It is an amazing piece of work, isn't it!


----------



## guillaume10251 (May 27, 2009)

Hi Geewiz,

Your work on your simpit is amazing. I really love the B-17, it started when i saw the "memphis belle" movie when i was a kid.
My dream is to build a simpit like your. I wonder, how did you manage with the three screens to have the sides on the left and right screens ? Did you use one or more computers ? Thanks for your informations!!!


----------



## 50sqnwop/ag (Jul 25, 2010)

love both the b17 set ups, I use to live not 15miles from Deenethorpe, the peri tracks a bit bumpy in a jeep nowadays....


----------



## robwkamm (Jul 26, 2010)

after reading the first few threads i was not expecting that! wow. well done. i want to play!


----------



## Geedee (Jul 26, 2010)

50sqnwop/ag said:


> love both the b17 set ups, I use to live not 15miles from Deenethorpe, the peri tracks a bit bumpy in a jeep nowadays....



Hi Mat and welcome aboard. You should do a thread on your project !

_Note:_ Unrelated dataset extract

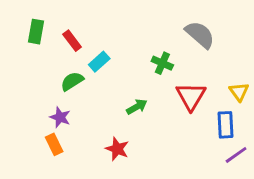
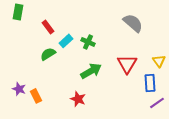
green rectangle: (36, 32) -> (18, 12), moved
green cross: (162, 63) -> (88, 42), moved
green arrow: (137, 107) -> (91, 71), size x1.5
purple star: (60, 117) -> (19, 89), moved

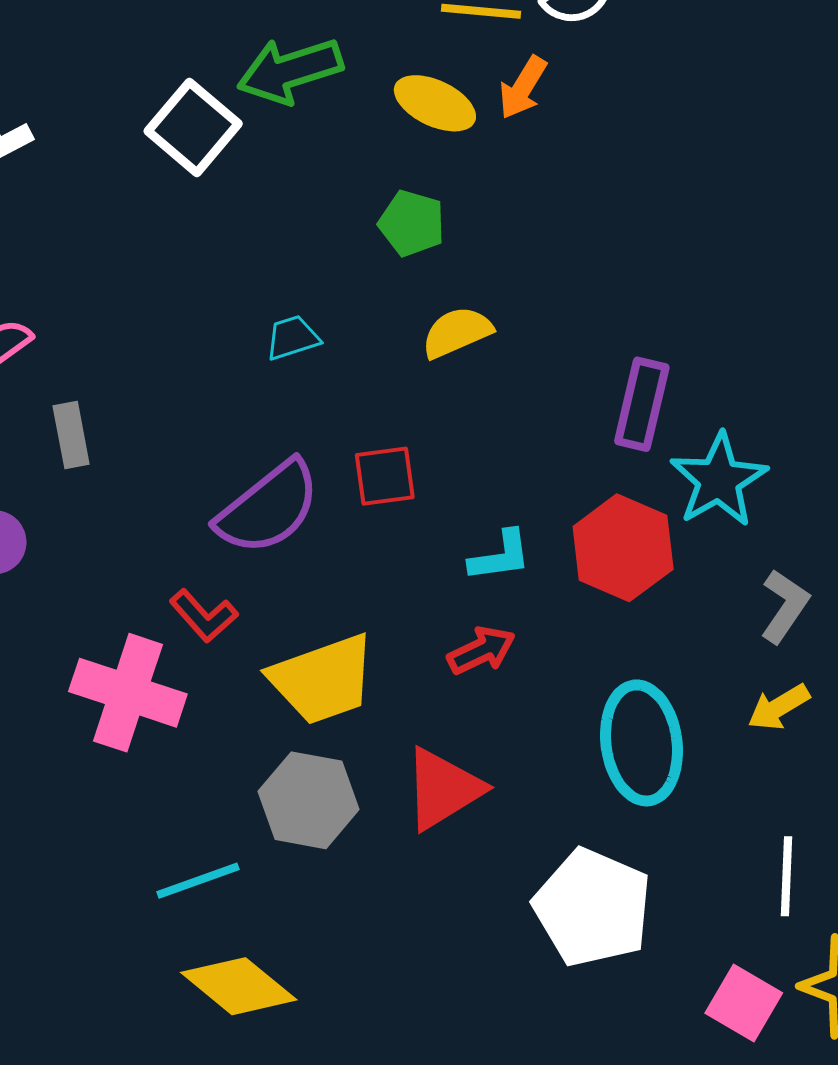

As for the '17 sim's, one word...wow !. Great to see that there are guys out there with the interest. Lets have some more updates ?!


----------



## mandoman (Jul 31, 2010)

Doesn't look like you needed TOO much help to pull it off. Looks great.


----------



## 50sqnwop/ag (Aug 8, 2010)

bah my cover has been blown!!


----------



## russsross (Feb 27, 2014)

Dear Sir,

Did you ever build the throttle quadrant mentioned in your post? I have a panel and want a throttle quadrant for my display.

Thanks,
Russ


----------